At the raves, throbbing electronic music and pulsing psychedelic lights 
create sensory overload. And, of course, there are drugs.

The effects of ecstasy include a euphoria, increased sensuality and a 
buzzing intensification of the senses -- all of which are stoked by the 
rave atmosphere. But ecstasy and other club drugs such as ketamine and GHB 
can also be hazardous for ravers who dance in crowded, broiling rooms for 
marathon parties. Body temperatures soar, hydration dips, kidneys can fail 
and seizures can set in.

When authorities came after Estopinal and the owners of the venue, Robert 
and Brian Brunet, they pointed to a parade of limp youngsters taken to 
local hospitals.
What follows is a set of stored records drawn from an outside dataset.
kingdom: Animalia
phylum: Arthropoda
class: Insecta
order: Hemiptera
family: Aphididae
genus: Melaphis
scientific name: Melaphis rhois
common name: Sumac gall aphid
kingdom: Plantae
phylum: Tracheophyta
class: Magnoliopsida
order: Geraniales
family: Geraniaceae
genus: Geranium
When he introduced the legislation, Biden cited Drug 
Enforcement Administration estimates that 400 teens attending State Palace 
raves had overdosed over a two-year period, a total hotly contested by 
Estopinal. There is no debate, however, that in 1998, a 17-year-old girl 
who had been at a State Palace rave died of drug-related causes.

In the months leading up to the grand jury, DEA undercover agents reported 
that they bought 13 grams of ecstasy at eight State Palace raves. The 
government would argue that Estopinal and the Brunet brothers knew dealers 
were active at the raves and sold items -- such as glow sticks, baby 
pacifiers, mentholated inhalers -- associated with club drug culture.

The government did win a plea bargain, but it was a muted victory. All 
charges against Estopinal and the Brunets as individuals were dropped. 
Instead the corporation that owned the State Palace entered a guilty plea 
on the crack house law, accepted a $100,000 fine and agreed to a ban on 
items such as glow sticks.

The $100,000 fine has never been collected, Boyd said, and an ACLU suit on 
behalf of State Palace patrons and artists negated the ban on rave items.

Assistant U.S. Attorney Al Winters, who handled the State Palace case, said 
Thursday that he could not comment on the case. He did offer one insight: 
"Once we executed search warrants at the State Palace theater, the 
overdoses in the local hospitals went from 12 every time they had a rave to 
none. None. That's why we got into the case. It was to try to stop the 
overdoses, and so far we're successful."